Unique abilities, more commonly known as disabilities, should never keep a person back from gainful employment if they are otherwise suitable for the job. But the fact is, companies are reluctant to recruit or promote people with unique abilities. As a result, disability inclusion often remains a far-fetched concept in most companies.
According to the US labor department, employers covered under Americans with Disabilities Act, have to provide reasonable accommodation to all qualified applicants and the current employees. As far as employment is concerned, reasonable accommodation is defined as an alteration or adjustment to a position, including the work environment, or in the way things are completed, permits uniquely-abled people to apply for a job, and carry out essential job functions. Reasonable accommodation extends equal access to the benefits available to all neuro-typical peers in the office.

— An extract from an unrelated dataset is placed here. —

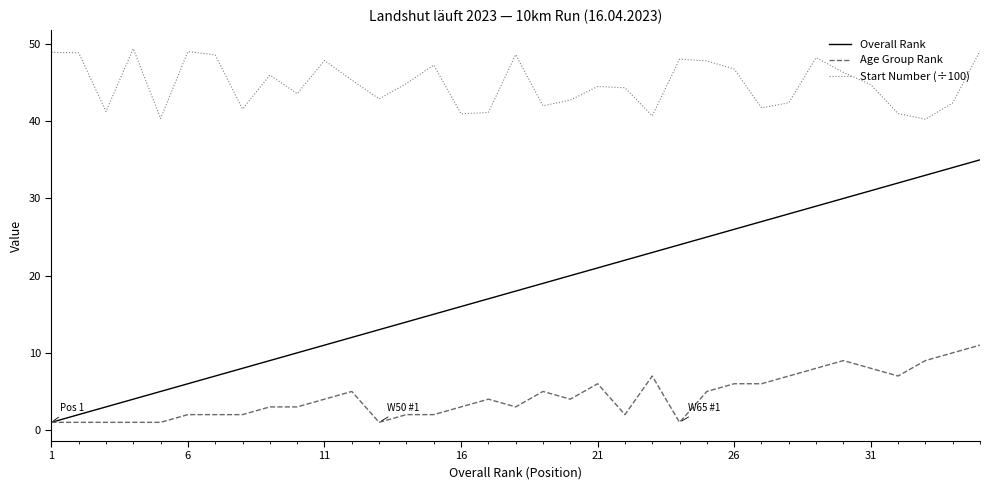

Which series has the largest range (max minus min)?

Overall Rank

Accommodation towards disability inclusion usually includes the following.
- Physical adjustments
- Accessible and assistive technologies
- Enhancement to workplace policies
- Accessible communication
Despite the mandate of the labor department, companies seem unwilling to hire or promote uniquely-abled employees. This is far from encouraging as there’s a growing population of uniquely-abled people in the US and they need opportunities to contribute to the diversity of businesses, and products and services.
Employers are reluctant because they fear high costs, liabilities, and loss in work time if they hire uniquely-abled people. This is detrimental to the productivity of the nation as a large section of the population can’t pitch in with their labor.